De manière générale, la Présidence suédoise accordera la priorité aux actions portant sur le marché du travail et permettant de limiter le chômage, de réduire l'exclusion et de réintégrer les gens dans le marché du travail, tout en posant les bases nécessaire pour atteindre un taux d'emploi élevé et durable sur le long terme. La Présidence estime entre autres qu'il faut renforcer l'emploi du particulier ainsi que sa position sur le marché du travail. Une politique active de l'emploi pour plus de reconversion et de mobilité sur le marché du travail de l'UE, une correspondance plus efficace ainsi qu'un développement accru des compétences et davantage d'entrepreneurs sont d'autres facteurs importants dans la gestion de la crise de l'emploi, aussi bien à court qu'à long terme. S'agissant des entreprises, outre la stabilité financière et un accès facilité au capital, la Présidence juge important de travailler à la simplification des réglementations et à la mise en place de meilleures conditions pour les petites entreprises. Des marchés du travail qui fonctionnent bien, avec des systèmes modernes de protection sociale, facilitent la reconversion des entreprises et des particuliers. Le vieillissement de la population va devenir un défi de taille au cours des dix prochaines années. La Présidence suédoise contribuera à poser les bases de la prochaine stratégie à long terme pour la croissance et l'emploi, c'est-à-dire celle qui prendra la relève de la stratégie de Lisbonne, écrit la Présidence dans son programme. Une stratégie dont le professeur Maria João Rodrigues, conseillère spéciale auprès de la Commission européenne et de la Présidence de l'UE, a expliqué à EUROPE les tenants et aboutissants (EUROPE n° 9894). L'objectif des travaux est de se mettre d'accord, sous Présidence suédoise, sur les défis globaux et les orientations à suivre. La décision concernant la stratégie de Lisbonne post-2010 sera prise au cours de la Présidence espagnole de l'UE, tel qu'annoncé par Mme Rodrigues.

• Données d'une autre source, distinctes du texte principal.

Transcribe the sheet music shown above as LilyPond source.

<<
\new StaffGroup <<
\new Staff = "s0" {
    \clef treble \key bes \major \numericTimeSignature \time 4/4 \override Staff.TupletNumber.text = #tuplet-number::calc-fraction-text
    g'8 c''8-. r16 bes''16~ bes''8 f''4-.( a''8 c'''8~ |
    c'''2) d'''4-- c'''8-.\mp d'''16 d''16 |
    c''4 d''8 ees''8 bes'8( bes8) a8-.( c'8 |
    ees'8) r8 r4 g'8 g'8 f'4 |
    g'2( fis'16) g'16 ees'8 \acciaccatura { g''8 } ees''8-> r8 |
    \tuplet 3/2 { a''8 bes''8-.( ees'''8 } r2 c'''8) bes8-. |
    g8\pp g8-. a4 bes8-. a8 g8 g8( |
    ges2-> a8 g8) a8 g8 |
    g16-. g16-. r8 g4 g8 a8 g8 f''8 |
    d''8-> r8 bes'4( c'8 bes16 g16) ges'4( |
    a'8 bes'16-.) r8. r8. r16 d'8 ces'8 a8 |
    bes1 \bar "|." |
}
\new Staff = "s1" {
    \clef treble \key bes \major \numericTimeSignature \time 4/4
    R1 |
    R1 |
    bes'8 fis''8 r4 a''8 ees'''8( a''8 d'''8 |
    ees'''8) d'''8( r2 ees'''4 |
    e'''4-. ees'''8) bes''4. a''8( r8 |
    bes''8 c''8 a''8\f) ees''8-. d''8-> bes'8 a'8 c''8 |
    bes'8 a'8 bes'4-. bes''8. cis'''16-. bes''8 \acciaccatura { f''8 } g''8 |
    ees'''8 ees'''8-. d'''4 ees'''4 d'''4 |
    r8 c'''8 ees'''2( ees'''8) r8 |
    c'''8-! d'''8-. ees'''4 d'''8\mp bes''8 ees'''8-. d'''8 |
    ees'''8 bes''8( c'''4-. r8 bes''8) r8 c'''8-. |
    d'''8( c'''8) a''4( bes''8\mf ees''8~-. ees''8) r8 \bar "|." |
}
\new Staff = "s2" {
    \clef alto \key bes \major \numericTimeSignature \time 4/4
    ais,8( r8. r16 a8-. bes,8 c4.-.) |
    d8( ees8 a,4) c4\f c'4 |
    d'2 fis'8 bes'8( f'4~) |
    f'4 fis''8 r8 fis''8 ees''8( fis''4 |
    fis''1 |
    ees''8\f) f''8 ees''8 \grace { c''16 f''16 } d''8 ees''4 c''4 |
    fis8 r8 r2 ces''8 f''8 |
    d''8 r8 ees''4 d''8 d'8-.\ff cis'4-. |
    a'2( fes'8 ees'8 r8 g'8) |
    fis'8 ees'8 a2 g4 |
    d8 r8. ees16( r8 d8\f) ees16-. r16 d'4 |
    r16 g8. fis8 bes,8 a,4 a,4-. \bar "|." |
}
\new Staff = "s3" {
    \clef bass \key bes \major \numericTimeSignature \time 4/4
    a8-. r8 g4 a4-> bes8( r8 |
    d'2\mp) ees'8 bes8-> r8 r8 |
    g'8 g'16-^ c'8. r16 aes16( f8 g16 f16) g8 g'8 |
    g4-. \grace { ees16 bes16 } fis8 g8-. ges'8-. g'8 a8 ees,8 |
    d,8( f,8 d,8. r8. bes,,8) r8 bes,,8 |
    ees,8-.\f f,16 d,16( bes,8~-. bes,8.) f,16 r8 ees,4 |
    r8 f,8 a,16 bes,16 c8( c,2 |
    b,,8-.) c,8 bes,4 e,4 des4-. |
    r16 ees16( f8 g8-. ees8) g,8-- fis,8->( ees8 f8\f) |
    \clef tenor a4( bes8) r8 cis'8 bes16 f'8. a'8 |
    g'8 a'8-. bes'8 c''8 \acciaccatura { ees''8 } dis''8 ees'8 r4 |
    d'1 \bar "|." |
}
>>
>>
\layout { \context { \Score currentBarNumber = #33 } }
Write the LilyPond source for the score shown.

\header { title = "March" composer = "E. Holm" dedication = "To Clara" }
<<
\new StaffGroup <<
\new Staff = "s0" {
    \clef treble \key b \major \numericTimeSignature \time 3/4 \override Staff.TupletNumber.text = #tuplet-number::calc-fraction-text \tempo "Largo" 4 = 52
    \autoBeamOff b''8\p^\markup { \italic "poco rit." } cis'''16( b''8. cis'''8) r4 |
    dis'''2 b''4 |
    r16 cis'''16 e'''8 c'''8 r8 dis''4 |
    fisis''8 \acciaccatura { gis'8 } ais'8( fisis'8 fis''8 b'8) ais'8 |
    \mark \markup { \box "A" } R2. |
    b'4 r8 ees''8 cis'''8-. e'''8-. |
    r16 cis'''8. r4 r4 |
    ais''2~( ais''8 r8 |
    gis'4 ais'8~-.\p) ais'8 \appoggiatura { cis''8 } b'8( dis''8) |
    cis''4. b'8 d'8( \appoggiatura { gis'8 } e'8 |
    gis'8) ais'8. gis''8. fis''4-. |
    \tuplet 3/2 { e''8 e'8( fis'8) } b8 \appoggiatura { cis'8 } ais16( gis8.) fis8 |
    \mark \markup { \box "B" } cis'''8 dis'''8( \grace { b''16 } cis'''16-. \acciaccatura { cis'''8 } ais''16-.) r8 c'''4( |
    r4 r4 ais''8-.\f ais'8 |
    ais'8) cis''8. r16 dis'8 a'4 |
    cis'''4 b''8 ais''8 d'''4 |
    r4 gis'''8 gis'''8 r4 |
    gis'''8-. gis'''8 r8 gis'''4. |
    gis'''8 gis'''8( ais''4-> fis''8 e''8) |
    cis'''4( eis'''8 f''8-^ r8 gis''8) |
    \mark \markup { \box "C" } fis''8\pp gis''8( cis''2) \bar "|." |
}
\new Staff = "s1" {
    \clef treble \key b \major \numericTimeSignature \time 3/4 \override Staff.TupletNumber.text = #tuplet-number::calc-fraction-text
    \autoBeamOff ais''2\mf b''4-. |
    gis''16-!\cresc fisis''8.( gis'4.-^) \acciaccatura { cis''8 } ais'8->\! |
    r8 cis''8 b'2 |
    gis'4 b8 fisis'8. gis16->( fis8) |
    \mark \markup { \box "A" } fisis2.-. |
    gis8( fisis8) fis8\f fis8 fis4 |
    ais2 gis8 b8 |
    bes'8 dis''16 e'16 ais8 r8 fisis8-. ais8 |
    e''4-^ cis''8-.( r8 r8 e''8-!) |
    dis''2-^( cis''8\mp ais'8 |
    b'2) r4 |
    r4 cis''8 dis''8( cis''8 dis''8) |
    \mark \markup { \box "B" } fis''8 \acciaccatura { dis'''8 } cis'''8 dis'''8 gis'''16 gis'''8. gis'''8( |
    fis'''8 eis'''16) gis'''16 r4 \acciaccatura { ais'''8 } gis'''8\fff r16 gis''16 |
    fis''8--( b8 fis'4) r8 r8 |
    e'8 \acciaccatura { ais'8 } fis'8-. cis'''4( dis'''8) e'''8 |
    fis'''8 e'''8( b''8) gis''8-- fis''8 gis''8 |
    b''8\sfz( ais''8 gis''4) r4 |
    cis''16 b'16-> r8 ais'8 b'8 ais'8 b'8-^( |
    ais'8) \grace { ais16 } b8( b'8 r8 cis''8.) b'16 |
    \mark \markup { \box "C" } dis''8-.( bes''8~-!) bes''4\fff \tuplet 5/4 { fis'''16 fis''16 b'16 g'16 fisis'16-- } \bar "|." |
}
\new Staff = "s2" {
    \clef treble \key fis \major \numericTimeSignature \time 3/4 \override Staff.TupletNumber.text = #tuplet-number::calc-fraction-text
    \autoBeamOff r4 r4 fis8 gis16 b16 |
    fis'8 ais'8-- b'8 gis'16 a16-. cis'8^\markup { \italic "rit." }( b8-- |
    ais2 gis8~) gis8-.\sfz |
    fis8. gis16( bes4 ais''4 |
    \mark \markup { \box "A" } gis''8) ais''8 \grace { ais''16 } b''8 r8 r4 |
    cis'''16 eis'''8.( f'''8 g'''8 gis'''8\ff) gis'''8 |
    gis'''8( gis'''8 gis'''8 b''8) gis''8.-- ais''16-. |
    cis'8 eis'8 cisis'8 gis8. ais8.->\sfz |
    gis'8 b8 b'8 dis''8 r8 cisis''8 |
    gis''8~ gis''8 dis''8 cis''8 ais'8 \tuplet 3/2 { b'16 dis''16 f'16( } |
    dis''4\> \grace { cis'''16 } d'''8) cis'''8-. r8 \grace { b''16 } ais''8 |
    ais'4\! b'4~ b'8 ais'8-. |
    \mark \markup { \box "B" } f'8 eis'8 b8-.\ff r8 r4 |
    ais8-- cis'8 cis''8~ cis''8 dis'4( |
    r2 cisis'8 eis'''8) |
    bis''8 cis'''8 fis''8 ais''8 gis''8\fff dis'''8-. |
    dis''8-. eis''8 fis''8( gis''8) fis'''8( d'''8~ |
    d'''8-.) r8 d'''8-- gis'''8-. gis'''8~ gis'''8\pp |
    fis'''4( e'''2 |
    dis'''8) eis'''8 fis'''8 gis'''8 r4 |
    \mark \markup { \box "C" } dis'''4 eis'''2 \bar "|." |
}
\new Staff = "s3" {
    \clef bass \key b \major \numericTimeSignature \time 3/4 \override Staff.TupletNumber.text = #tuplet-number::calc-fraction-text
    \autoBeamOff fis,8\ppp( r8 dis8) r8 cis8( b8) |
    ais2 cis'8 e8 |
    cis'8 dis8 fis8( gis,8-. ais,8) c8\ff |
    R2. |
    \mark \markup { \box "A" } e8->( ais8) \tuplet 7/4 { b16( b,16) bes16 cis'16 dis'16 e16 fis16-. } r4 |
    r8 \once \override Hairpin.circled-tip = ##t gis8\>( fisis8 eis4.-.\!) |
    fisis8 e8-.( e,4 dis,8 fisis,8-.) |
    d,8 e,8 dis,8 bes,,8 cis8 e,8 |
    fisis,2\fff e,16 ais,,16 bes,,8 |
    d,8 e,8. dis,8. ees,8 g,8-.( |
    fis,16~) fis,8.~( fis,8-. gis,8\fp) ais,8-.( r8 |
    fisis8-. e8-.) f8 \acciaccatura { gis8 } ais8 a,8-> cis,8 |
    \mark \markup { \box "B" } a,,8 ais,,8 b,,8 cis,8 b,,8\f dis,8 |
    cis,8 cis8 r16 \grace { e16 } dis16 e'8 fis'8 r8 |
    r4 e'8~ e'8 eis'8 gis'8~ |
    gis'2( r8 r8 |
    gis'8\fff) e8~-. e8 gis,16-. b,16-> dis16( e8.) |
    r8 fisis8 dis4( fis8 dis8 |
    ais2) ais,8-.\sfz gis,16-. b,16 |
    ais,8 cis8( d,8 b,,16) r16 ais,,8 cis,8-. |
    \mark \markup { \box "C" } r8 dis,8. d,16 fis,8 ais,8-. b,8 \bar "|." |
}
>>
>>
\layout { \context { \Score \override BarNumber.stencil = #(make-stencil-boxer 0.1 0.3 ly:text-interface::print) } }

Plus particulièrement, au niveau du Conseil Emploi, Affaires sociales, Santé, Consommateurs (EPSCO), la Présidence suédoise travaillera pour:
(1) le plein emploi et la réduction de l'exclusion: la Présidence veut créer une base stable pour protéger les marchés du travail et les systèmes de protection sociale en Europe et œuvrera pour garantir que l'UE agisse de manière coordonnée et responsable pour sauvegarder l'emploi et les systèmes de protection sociale à long terme en Europe. Son objectif sera celui du plein emploi et de marchés du travail plus inclusifs dans le cadre du Conseil EPSCO. Son but consiste à adopter des conclusions en vue du Conseil européen sur la nouvelle stratégie européenne pour la croissance et pour l'emploi au cours des dix prochaines années (stratégie de Lisbonne post-2010) ;
(2) un vieillissement dans la santé et dans la dignité pour les personnes âgées de l'UE. Pour cela, la Présidence estime important de parvenir à une meilleure coopération des professionnels de la santé et du secteur social et de mettre la personne âgée au cœur de ses activités ;
(3) une véritable égalité des chances et une meilleure protection contre la discrimination. L'importance de l'égalité des chances pour la croissance économique et l'emploi sera au cœur des travaux des ministres de l'Égalité des chances. Des avancées en matière d'égalité des chances contribuent à une société caractérisée par la cohésion sociale, un taux élevé d'emploi et une croissance économique durable, insiste la Présidence qui œuvrera en outre pour l'adoption de décisions concernant deux propositions de directives qui devraient, d'une part, donner de meilleures possibilités de concilier travail et vie de famille et, d'autre part, accorder une meilleure protection en termes de santé et de protection: le traitement équitable des femmes et des hommes qui sont des travailleurs indépendants ainsi que des mesures visant à améliorer la sécurité et la santé sur le lieu de travail des salariées enceintes, venant de donner naissance ou allaitant. La lutte contre toutes les formes de discriminations est une priorité. La Présidence œuvrera pour l'adoption de la directive sur le traitement équitable des personnes sans distinction de confession ou de conviction, de handicap, d'âge ou de préférence sexuelle.
Parmi les conférences importantes, citons la 8ème table ronde européenne sur le thème « Pauvreté et exclusion sociale » (15-16 octobre, Stockholm) et le Sommet de l'Égalité (16-17 novembre, Stockholm). (G. B.)